AI Safety & Alignment at Cohere Labs

Since January 2024, I have been serving as the Community Lead for AI Safety & Alignment at Cohere Labs (formerly Cohere for AI), an open-science initiative.

Speaker Series

Over the past year, I have organized 12+ speaker sessions with researchers working at the frontier of AI safety:

Bartosz Cywinski (Anthropic / Oxford) — Eliciting Secret Knowledge from Language Models: Using logit lens, sparse autoencoders, and prompt attacks to discover hidden knowledge fine-tuned into LLMs.
Kola Ayonrinde (UK AI Security Institute) — What Makes a Good Model Explanation?
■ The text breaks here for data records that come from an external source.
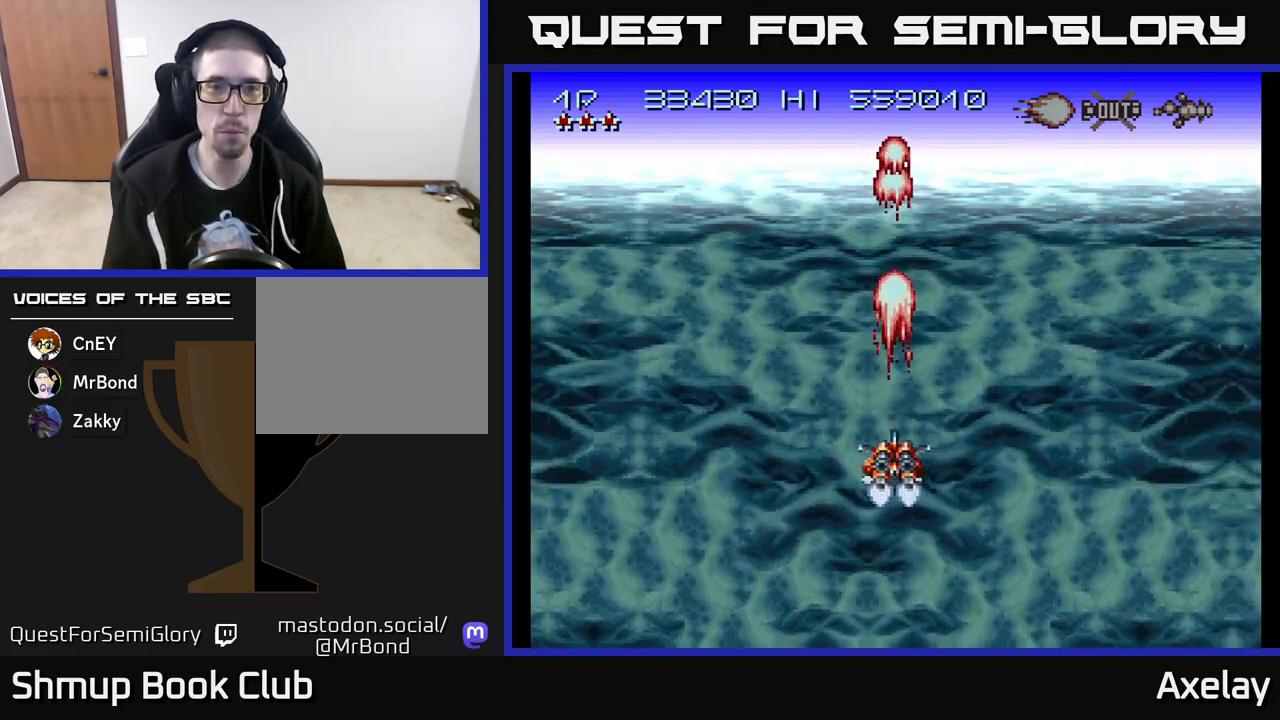
{"buttons": ["A", "X"], "right_stick": "center", "events": []}
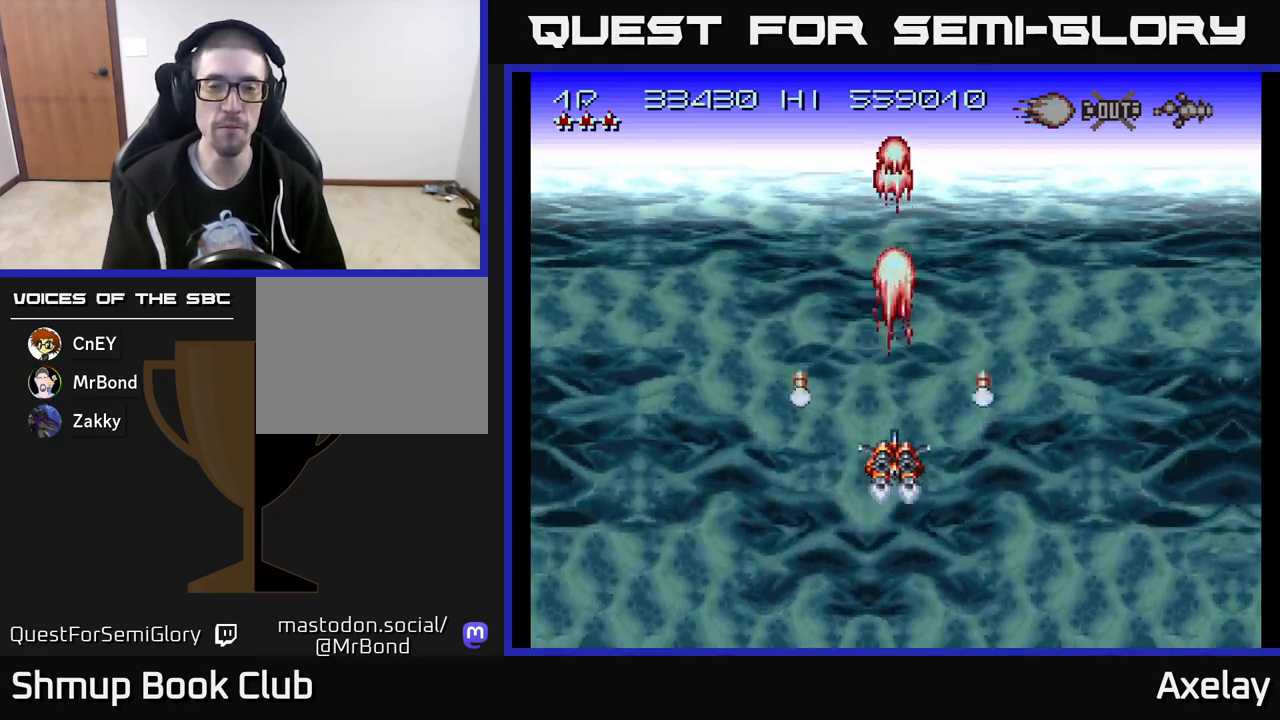
{"buttons": ["A", "DPAD_DOWN"], "right_stick": "center", "events": [[167, "X", "up"], [483, "DPAD_DOWN", "down"]]}
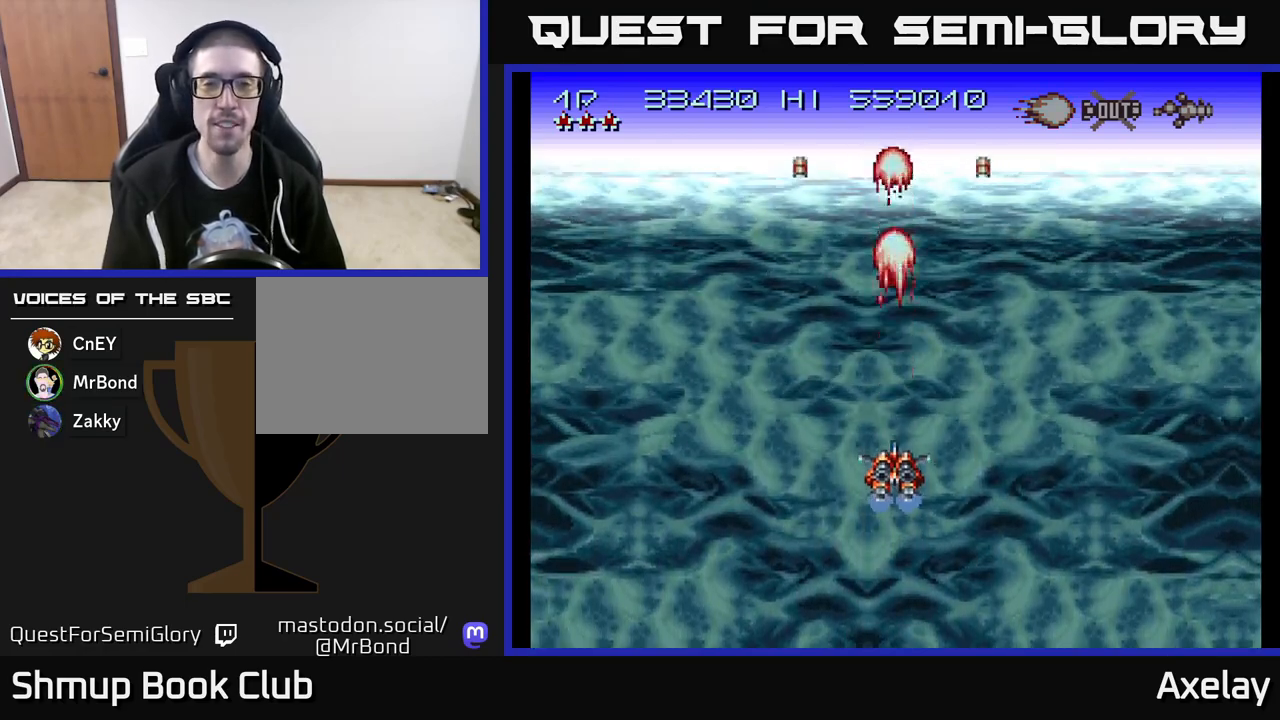
{"buttons": ["A", "X"], "right_stick": "center", "events": [[133, "DPAD_DOWN", "up"], [300, "X", "down"]]}
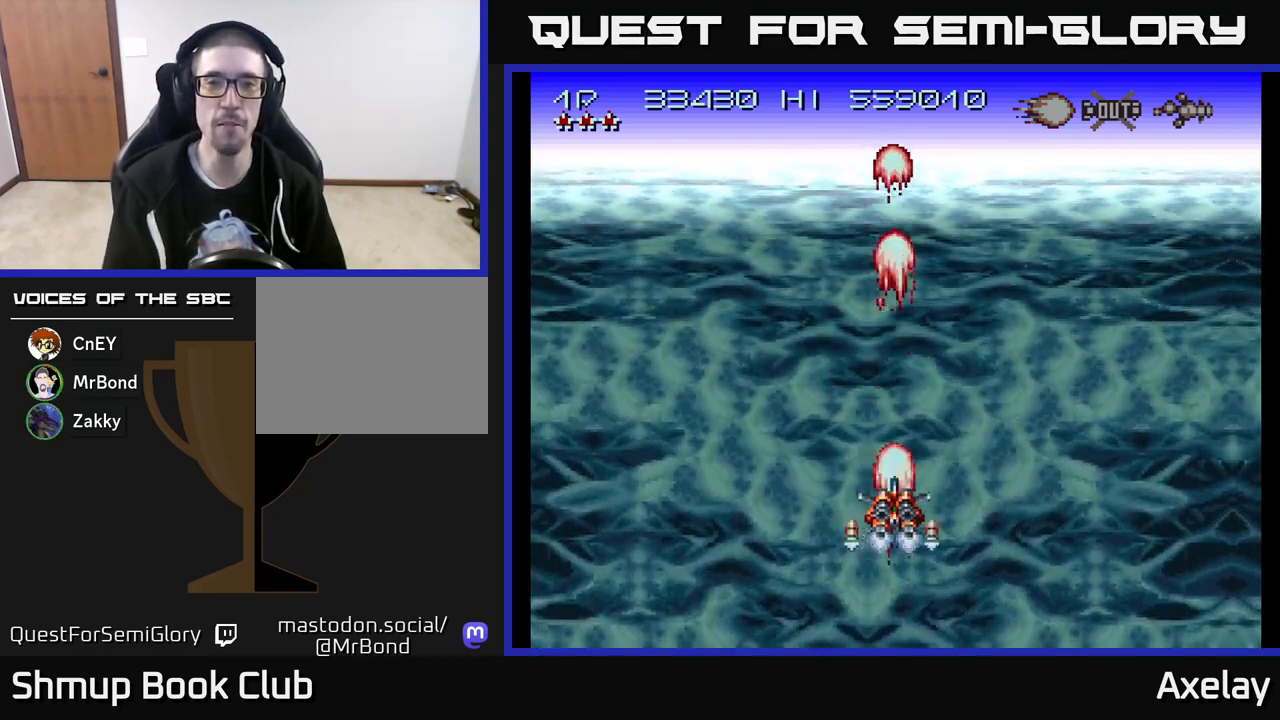
{"buttons": ["A", "X"], "right_stick": "center", "events": [[100, "DPAD_UP", "down"], [267, "DPAD_UP", "up"]]}
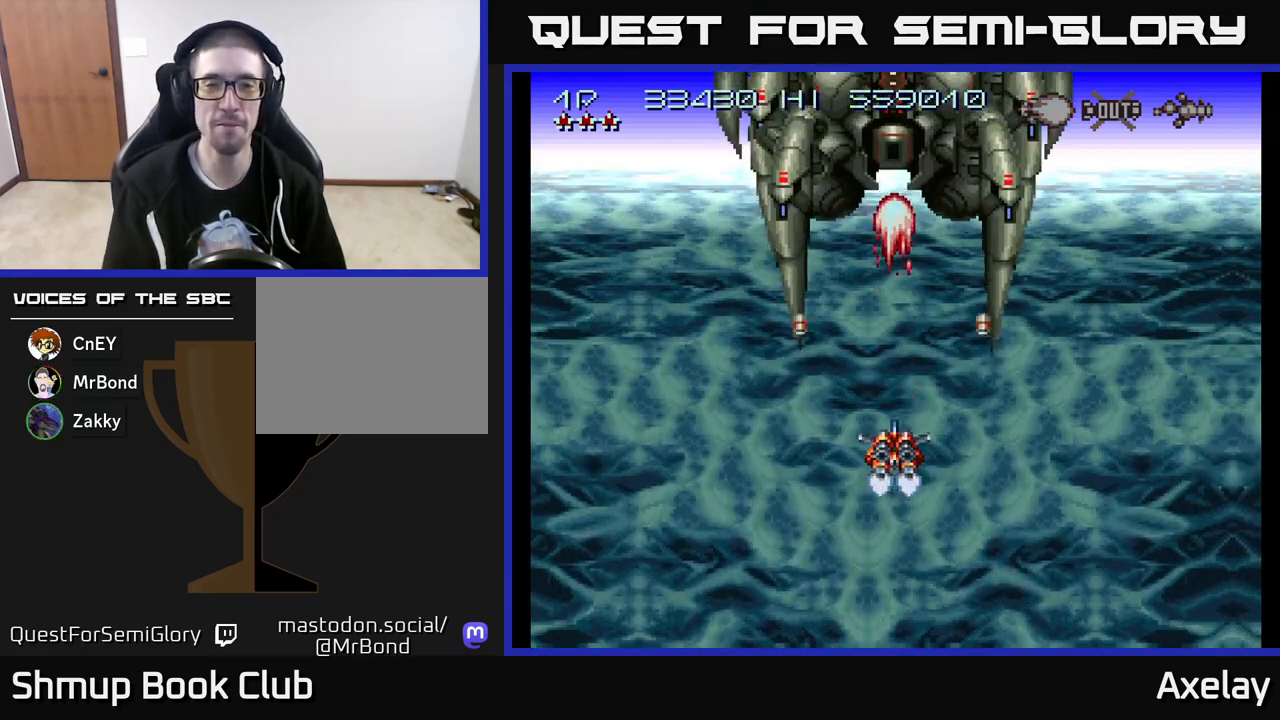
{"buttons": ["A", "X", "DPAD_UP"], "right_stick": "center", "events": [[217, "DPAD_DOWN", "down"], [267, "DPAD_DOWN", "up"], [433, "DPAD_UP", "down"]]}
A beginner-friendly introduction to mechanistic interpretability, feature finders, and compression-based criteria for evaluating circuit-level explanations.
Nathan Calvin (Encode AI) — AI Governance in Practice: How a three-person nonprofit helped shape California’s SB 53, the Frontier AI Transparency Act. Nathan’s background spans the Senate Judiciary Committee, the Center for AI Safety Action Fund, and Stanford Law.
Rehana Al-Soltane (Raspberry Pi Foundation) — Education in the Age of AI: How AI-enabled learning doesn’t automatically equate to deep learning, and what must change in both teaching practices and AI technologies.

Philosophy

If we want AI to benefit humanity, we have to fight for it. The people working on AI governance and accountability are just as important as the people building the models.